# [PROBLEM DESCRIPTION]
Retrieve every line of the data holding the word "время".

Extracted page text data:
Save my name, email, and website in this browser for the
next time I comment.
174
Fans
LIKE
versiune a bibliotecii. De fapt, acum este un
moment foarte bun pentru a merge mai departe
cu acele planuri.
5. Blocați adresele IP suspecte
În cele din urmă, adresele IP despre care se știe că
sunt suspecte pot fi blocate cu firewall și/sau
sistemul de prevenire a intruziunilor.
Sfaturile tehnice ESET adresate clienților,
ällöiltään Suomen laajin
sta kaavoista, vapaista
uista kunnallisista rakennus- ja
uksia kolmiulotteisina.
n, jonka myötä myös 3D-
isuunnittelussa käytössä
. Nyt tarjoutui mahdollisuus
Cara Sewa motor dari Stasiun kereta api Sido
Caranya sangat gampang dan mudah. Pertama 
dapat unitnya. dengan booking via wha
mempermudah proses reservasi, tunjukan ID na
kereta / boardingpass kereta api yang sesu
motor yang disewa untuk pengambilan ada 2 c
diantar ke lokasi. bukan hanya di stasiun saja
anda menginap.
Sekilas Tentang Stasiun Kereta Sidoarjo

--

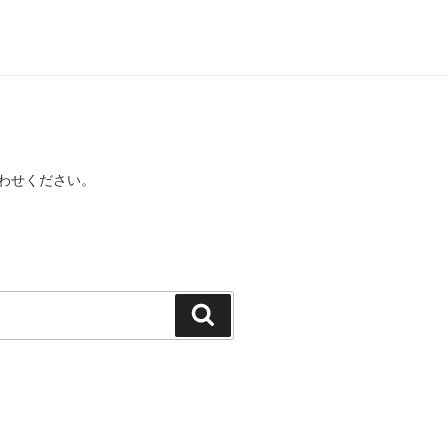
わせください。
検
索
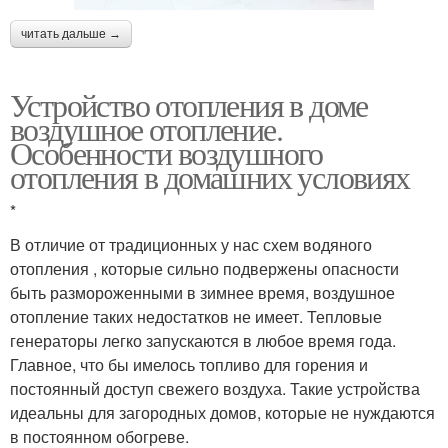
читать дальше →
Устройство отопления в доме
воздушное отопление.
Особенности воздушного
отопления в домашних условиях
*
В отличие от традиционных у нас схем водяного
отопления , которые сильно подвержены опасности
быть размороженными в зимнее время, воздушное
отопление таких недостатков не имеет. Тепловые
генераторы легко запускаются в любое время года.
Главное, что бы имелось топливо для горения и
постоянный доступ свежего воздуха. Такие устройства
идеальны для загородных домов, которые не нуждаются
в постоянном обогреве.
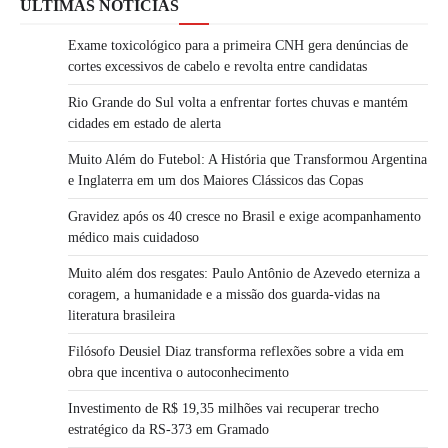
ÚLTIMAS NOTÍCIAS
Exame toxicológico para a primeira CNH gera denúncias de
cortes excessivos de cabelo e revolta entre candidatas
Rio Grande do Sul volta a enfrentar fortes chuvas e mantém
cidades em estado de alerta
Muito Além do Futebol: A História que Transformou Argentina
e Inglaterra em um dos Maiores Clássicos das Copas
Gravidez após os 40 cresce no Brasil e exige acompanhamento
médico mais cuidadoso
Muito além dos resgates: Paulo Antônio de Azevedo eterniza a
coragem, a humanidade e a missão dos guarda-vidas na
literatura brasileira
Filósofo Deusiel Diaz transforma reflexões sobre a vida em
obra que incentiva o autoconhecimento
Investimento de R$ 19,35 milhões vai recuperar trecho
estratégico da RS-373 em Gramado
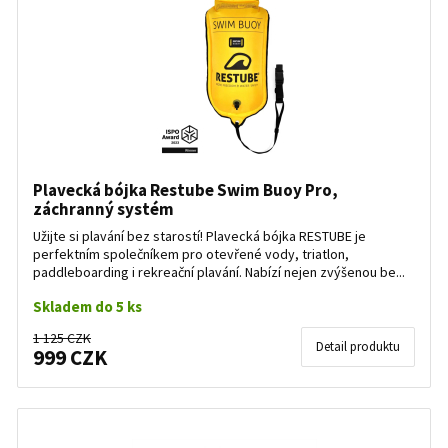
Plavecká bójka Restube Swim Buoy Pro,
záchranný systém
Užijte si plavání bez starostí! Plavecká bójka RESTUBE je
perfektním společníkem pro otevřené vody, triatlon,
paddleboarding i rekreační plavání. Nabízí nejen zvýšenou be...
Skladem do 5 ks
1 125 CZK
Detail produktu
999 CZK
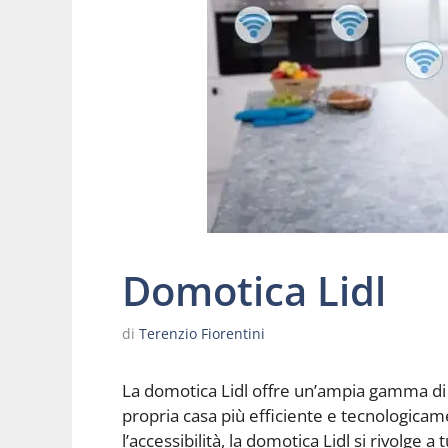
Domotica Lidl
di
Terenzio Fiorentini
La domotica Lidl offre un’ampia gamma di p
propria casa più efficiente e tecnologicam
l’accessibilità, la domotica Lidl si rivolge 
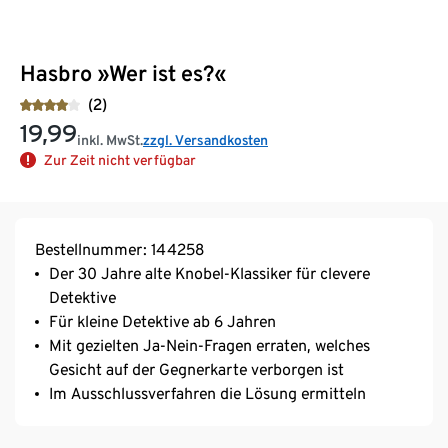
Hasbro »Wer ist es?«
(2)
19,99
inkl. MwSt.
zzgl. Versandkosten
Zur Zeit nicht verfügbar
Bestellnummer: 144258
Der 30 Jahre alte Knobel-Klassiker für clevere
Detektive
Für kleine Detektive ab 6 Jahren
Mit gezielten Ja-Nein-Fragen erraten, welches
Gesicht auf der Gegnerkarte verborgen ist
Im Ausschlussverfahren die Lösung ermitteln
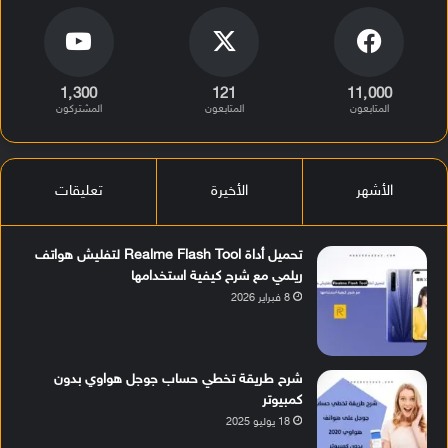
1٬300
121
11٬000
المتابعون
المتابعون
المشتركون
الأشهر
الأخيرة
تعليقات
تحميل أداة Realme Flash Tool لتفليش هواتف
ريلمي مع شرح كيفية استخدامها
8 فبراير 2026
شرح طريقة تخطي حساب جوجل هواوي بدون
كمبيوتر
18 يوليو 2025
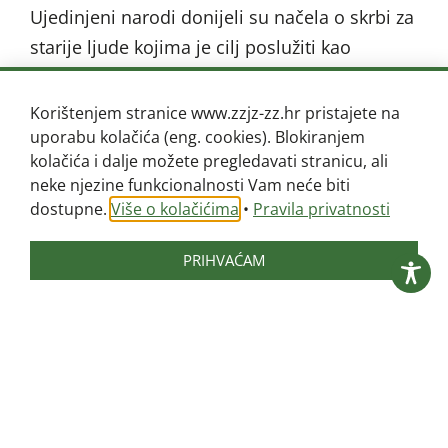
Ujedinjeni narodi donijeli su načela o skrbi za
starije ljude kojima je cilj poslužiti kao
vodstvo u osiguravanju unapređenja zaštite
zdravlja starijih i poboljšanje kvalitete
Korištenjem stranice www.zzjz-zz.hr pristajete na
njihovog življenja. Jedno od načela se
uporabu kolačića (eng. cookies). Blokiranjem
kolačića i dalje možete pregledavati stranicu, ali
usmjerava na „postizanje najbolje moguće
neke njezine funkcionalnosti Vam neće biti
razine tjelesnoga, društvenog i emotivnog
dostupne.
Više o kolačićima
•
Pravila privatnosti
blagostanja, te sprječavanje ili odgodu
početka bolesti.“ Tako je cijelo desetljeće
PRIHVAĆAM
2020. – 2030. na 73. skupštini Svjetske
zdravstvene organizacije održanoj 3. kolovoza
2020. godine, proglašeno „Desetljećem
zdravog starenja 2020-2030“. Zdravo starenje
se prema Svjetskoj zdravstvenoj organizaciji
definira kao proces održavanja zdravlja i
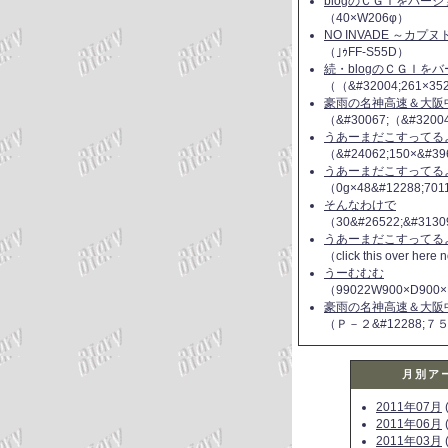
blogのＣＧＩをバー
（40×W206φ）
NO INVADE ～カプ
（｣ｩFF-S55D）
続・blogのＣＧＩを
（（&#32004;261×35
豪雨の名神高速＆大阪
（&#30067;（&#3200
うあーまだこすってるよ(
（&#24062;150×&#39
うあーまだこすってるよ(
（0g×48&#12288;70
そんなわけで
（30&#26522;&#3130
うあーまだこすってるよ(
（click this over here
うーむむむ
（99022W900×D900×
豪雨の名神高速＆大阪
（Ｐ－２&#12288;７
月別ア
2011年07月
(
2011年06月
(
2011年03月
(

==

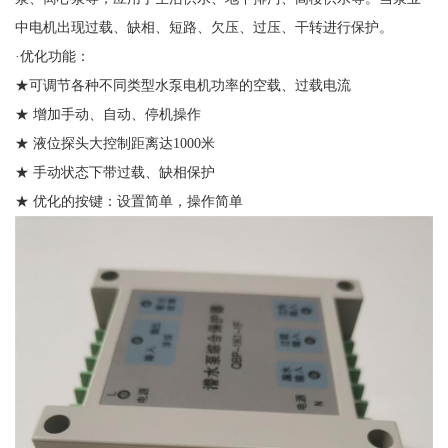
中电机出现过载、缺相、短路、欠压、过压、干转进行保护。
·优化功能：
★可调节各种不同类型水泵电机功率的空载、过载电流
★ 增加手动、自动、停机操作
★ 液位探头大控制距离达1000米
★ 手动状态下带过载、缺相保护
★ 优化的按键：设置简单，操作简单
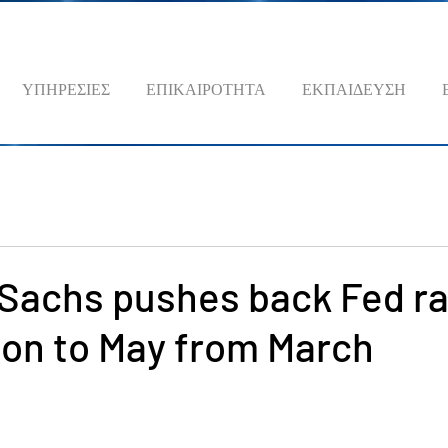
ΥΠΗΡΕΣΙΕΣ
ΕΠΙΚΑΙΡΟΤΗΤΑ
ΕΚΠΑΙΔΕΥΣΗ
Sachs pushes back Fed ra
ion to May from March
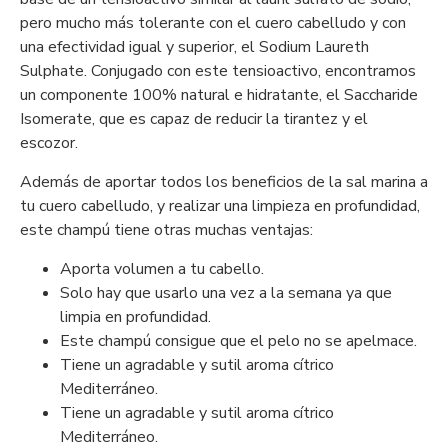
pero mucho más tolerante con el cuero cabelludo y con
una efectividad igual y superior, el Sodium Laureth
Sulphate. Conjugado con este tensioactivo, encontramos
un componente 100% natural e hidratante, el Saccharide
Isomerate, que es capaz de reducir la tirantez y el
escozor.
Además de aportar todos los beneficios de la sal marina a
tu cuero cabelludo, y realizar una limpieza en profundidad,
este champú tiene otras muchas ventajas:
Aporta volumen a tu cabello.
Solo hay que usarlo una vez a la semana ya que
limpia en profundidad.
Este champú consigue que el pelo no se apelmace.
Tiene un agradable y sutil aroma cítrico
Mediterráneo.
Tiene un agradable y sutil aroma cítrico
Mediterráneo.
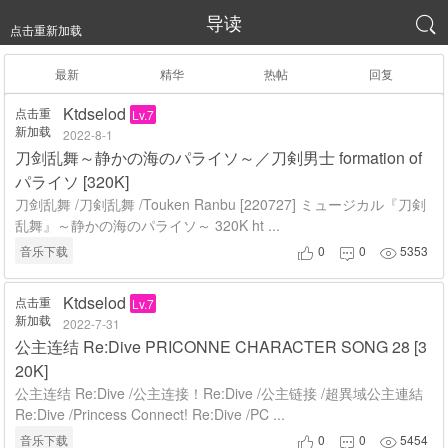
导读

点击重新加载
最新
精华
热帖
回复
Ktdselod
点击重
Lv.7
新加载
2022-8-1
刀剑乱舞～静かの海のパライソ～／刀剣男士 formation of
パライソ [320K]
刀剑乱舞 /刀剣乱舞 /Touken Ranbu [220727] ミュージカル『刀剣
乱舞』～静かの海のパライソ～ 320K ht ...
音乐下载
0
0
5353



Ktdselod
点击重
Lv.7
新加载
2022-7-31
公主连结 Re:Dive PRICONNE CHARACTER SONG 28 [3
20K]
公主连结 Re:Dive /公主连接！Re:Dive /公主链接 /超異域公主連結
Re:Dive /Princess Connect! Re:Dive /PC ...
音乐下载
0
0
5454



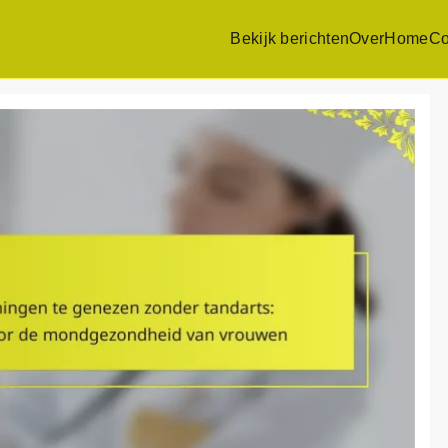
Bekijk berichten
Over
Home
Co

# [EXERCISE RESPONSE]
быть размороженными в зимнее время, воздушное
генераторы легко запускаются в любое время года.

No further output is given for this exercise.